Суды фемы формально никогда не были устранены. Тем не менее прекрасные гражданские нововведения императоров Максимилиана и Карла V, последовавшее укрощение духа анархии и беспорядка, появление римского права, распространение протестантской религии и множество других событий того периода вселили людям неприязнь к тому, что теперь выглядело варварскими порядками, пригодными лишь для времен, к которым лучше бы никогда не возвращаться. Некоторые из трибуналов были упразднены, освобождения и привилегии неподсудности им во многом увеличились, незамедлительное вынесение решений им вообще было запрещено, они постепенно теряли свою власть до полной утраты своего значения. И хотя вплоть до XIX века их тень еще бродила по некоторым уголкам Вестфалии, они давно стали предметом антикварных забав, как одного из самых удивительных феноменов Средних веков. Они подходили лишь к определенному упадочному состоянию общества. До тех пор пока такие условия сохранялись, они приносили пользу, когда все изменилось, они вошли в противоречие с новым положением вещей, стали пагубными, начали вызывать ненависть и отвращение, потеряли все свое влияние и репутацию, разделили судьбу любого живого существа, которому свойственны недолговечность и угасание. Все, что от них осталось, – это воспоминания.
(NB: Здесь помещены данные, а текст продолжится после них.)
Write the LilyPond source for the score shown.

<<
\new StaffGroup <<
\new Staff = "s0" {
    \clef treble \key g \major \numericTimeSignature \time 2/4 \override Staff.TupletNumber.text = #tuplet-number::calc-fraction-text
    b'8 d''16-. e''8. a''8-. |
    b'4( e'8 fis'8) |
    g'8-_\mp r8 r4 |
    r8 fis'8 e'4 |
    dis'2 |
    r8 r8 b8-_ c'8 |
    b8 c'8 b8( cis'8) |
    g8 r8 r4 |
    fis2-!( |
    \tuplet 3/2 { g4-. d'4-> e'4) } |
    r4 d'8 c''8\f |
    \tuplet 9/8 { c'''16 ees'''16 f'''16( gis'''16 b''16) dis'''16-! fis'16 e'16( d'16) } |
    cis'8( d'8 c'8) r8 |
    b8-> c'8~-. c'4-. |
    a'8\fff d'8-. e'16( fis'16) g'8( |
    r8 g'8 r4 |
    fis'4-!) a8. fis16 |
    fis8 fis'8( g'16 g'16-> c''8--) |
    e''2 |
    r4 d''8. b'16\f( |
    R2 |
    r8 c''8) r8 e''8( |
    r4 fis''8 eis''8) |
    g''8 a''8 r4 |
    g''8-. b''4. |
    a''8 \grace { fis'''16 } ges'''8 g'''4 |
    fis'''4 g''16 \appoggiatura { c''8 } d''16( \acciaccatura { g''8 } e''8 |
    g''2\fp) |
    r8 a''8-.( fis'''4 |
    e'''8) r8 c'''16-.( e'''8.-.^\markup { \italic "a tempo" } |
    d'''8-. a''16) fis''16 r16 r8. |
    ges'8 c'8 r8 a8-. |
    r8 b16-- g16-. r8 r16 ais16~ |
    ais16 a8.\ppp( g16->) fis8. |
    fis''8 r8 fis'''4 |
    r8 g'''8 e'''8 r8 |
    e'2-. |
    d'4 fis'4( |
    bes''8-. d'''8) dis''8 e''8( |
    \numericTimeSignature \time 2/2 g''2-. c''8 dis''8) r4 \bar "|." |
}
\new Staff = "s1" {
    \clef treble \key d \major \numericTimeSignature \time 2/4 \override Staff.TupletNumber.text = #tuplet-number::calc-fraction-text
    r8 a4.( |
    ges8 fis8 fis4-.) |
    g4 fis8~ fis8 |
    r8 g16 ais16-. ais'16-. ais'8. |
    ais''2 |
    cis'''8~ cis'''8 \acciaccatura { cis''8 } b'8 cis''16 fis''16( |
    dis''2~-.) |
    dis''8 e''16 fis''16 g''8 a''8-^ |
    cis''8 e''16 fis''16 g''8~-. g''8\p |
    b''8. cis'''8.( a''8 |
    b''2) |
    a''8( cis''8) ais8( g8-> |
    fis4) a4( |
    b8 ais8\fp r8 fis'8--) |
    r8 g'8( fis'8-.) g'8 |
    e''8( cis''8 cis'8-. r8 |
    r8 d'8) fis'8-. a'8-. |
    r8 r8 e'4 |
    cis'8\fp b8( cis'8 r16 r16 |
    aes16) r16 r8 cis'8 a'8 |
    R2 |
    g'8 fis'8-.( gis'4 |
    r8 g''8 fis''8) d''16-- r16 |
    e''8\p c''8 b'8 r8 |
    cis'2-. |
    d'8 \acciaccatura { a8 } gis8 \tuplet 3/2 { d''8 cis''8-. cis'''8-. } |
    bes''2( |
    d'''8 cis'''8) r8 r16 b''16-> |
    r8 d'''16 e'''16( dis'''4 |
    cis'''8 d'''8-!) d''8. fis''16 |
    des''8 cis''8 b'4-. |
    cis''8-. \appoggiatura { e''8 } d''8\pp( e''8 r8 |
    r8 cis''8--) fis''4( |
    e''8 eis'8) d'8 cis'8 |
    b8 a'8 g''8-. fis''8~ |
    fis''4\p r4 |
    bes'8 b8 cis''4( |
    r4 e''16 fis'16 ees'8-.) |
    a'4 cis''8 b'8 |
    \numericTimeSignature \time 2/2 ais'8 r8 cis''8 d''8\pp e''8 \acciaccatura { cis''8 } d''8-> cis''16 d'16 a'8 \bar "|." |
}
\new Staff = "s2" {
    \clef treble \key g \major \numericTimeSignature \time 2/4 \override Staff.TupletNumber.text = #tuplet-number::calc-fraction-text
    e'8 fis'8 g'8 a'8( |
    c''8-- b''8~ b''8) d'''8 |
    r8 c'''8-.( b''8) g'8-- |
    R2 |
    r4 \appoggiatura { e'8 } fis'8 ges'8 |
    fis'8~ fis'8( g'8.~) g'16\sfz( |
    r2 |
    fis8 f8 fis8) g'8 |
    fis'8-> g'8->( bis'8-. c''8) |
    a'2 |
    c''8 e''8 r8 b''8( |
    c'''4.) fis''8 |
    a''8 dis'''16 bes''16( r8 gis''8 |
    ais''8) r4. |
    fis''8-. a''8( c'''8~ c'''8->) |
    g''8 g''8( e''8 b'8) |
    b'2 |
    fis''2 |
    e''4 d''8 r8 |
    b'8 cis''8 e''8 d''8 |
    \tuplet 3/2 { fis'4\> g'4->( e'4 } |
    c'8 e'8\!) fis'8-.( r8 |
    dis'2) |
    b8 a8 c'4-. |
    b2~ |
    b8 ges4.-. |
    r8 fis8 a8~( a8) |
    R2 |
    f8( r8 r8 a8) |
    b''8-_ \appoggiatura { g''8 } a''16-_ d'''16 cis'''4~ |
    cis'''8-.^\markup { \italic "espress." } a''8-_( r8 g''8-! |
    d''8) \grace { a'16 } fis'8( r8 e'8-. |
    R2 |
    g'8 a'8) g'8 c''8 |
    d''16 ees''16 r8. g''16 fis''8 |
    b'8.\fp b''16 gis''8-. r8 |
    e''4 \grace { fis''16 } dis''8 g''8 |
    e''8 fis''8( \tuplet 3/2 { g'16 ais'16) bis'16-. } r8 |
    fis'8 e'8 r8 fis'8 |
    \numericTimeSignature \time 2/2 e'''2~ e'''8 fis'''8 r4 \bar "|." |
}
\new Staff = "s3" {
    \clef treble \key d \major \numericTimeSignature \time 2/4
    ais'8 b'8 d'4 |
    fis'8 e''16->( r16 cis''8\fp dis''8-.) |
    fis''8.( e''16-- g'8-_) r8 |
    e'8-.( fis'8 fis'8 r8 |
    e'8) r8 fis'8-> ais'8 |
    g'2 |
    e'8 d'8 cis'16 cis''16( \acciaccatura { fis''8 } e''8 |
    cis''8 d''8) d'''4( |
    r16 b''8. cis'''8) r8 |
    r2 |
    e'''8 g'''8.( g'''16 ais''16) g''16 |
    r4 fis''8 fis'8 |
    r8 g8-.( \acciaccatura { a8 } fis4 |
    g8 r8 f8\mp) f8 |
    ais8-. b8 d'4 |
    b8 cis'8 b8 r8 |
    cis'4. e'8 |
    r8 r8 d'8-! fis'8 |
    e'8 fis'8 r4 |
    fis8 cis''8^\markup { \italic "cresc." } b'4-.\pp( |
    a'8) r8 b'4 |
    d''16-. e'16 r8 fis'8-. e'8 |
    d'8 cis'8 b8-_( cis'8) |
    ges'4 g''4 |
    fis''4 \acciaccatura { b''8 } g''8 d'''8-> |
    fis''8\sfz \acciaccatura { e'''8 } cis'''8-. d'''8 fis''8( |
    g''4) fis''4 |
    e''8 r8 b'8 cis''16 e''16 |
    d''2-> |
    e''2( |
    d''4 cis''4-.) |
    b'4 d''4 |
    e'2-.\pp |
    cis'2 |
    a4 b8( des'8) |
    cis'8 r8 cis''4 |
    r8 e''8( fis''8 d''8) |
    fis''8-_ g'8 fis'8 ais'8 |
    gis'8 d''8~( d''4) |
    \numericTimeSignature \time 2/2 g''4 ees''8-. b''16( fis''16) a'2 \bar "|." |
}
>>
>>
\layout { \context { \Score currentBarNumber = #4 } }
Рис. 16. Печать тайных трибуналов
Для цивилизации избавиться от всякого рода тайных обществ – огромный прогресс и существенное социальное достижение. Как и большинство других вышедших из употребления форм, которые в тот или иной момент приобретают общественные значение, некоторые из этих, предназначенных лишь для избранных, организаций, хоть для сохранения знаний, хоть для поддержания справедливости, каждая в свое время служили крайне полезным целям, которых, вероятно, невозможно было достичь существующим доступным способом, что было в достаточной степени раскрыто описанием деятельности некоторых из наиболее примечательных подобных общественных устройств. Однако по меньшей мере столь же веско было доказано, что присущие их деятельности и природе недостатки были также весьма огромными, и, даже допуская, что это было необходимой горькой пилюлей в периоды наибольшей дезорганизации человеческих взаимоотношений, они в лучшем случае были не хуже, чем сама болезнь. Одни были созданы для сдерживания, а не для распространения знаний, не способствовали, а предотвращали их расширение, которое, помимо прочего, и увеличивает их главную ценность, а при нормальном положении вещей наиболее эффективно способствует их очищению от ошибочных представлений и развитию. Другие – для обеспечения правопорядка путем втаптывания в грязь прав как злодеев, так и их же жертв. Человечество, можно сказать, вышло на свет из тьмы, сбросив с себя тяжелую ношу и путы подобных форм социального устройства и получив возможность стремиться к знаниям в гармонии с духом процесса познания и к справедливости на основе права. Мы выбрались из состояния вечных столкновений и конфликтов, в котором приобретения одного человека всегда означали потери другого, и уверенно встали на путь движения к другому положению вещей, когда во всем, насколько позволят естественные законы этого мира, приобретения одного будут приносить пользу всем остальным. Именно последнее, в какой степени это только может быть достигнуто в реальности, является истинной надеждой и стремлением человека.